The Battle of the Aisne 13th September -28 September, 1914

After the Germans were defeated on the Marne they fell back to the River Aisne, closely pursued by both the British and the French. The new German line was a very formidable defensive position. To attack it  meant  having to cross the Aisne and then climb up a 500 foot high ridge on top of which was the Chemin des Dames, a road that gave the Germans an easy way to move troops along the top of the hills. On 13th September the Aisne was crossed by both British and French troops but after that progress became slower, until there was no progress at all. Both sides dug in and the fighting settled down into trench warfare. The fighting on the Aisne continued for two weeks at the end of which both sides realised that frontal attacks on entrenched positions were both costly and non-productive, not that this deterred them from continuing with this tactic throughout the war.
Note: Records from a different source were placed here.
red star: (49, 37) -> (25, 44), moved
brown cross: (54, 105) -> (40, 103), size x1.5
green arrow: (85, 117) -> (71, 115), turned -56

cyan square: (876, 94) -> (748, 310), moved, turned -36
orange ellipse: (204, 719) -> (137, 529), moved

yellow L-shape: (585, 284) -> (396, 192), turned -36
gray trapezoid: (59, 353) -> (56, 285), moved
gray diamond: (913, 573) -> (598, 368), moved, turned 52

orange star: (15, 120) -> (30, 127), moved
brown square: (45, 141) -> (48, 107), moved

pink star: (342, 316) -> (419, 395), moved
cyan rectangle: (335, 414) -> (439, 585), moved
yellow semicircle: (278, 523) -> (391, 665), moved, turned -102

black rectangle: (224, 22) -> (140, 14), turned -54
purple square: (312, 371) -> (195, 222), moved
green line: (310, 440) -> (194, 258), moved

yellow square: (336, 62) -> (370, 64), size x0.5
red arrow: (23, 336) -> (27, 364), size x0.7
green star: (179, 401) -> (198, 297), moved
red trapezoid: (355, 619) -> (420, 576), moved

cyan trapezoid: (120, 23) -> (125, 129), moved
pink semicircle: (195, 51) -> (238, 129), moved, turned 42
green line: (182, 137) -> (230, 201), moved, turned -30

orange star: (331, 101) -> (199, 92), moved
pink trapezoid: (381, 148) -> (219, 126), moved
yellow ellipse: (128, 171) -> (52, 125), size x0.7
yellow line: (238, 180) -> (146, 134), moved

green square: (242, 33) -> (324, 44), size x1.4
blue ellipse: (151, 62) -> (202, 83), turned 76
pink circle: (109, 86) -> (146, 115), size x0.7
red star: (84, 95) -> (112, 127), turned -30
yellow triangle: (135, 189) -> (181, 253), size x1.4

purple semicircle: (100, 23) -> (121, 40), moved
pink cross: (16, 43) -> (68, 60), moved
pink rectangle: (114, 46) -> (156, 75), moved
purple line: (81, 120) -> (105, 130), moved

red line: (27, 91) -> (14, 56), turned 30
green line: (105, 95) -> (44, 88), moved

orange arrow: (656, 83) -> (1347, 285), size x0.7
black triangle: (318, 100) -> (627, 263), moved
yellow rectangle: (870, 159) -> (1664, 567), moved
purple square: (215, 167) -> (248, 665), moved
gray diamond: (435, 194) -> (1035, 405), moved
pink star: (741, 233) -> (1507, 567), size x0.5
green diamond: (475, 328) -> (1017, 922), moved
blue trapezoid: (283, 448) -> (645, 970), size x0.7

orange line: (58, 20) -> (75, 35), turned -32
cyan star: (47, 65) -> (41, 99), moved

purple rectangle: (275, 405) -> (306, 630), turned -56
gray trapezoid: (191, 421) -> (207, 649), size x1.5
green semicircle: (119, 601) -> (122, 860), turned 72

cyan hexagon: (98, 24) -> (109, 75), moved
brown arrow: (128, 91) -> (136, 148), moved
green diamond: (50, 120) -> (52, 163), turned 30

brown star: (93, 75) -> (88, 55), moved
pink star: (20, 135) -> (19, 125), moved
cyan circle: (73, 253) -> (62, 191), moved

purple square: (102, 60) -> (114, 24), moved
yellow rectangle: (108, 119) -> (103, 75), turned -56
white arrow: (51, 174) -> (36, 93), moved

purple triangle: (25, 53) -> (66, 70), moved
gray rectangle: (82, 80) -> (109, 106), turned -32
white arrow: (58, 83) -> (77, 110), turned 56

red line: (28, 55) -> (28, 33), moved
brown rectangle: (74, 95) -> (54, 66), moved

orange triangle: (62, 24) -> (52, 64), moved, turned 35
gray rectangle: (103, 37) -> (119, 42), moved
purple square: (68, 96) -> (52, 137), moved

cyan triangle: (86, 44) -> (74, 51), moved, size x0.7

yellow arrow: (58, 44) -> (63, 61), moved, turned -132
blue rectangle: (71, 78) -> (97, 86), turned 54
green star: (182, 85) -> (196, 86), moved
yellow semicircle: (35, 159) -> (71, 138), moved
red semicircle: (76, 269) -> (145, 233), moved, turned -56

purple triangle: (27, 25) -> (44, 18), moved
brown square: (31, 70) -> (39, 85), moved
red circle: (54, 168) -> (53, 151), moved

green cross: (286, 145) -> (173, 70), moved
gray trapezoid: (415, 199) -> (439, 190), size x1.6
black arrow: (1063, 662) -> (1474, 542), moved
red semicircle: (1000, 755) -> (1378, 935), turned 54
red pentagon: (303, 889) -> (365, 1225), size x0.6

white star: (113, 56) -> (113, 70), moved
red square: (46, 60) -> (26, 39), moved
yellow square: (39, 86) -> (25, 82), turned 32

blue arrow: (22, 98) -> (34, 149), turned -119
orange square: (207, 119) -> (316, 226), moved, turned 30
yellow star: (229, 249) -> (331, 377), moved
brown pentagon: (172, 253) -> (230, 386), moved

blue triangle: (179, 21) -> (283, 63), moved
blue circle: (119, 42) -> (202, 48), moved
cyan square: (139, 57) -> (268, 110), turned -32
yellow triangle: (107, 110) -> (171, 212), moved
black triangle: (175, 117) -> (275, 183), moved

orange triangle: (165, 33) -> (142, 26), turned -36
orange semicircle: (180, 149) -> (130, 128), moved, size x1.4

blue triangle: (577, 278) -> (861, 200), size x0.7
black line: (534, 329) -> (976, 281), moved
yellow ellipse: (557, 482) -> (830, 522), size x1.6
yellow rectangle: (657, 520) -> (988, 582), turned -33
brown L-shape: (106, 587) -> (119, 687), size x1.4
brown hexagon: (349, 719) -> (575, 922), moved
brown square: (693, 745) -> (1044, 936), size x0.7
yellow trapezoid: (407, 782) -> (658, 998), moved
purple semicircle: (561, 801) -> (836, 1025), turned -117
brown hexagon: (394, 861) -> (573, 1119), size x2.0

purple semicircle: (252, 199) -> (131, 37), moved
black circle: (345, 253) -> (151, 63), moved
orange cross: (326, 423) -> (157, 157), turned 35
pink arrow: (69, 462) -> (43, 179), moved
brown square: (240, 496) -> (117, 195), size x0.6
On 14th September, 15 Brigade of 5th Division moved out from Ste Marguerite and at 2.30pm reached Missy. A company of 1st Bedfordshire and a company of 1st East Surrey worked their way for some distance up a wooded spur beyond Missy, displaced the few Germans they found there and established a line.  Heavy shelling of Ste Marguerite slowed the progress of the rest of the brigade but by 4.30pm, 14 &15 Brigades were in position to try to secure the crest of the spur. Moving north up the hill they found the Germans in an organised system of trenches protected by wire netting and fencing. On the left, 1st Bedfordshire and 1st East Surrey made good progress but this was not the case on the right of the attack where confusion reigned. Eventually all units were ordered to withdraw and 15Brigade reformed South of Missy. Their rapid advance from the Marne had come to a standstill. There had been a number of casualties during the fighting on this day, one of whom was Benjamin Benson.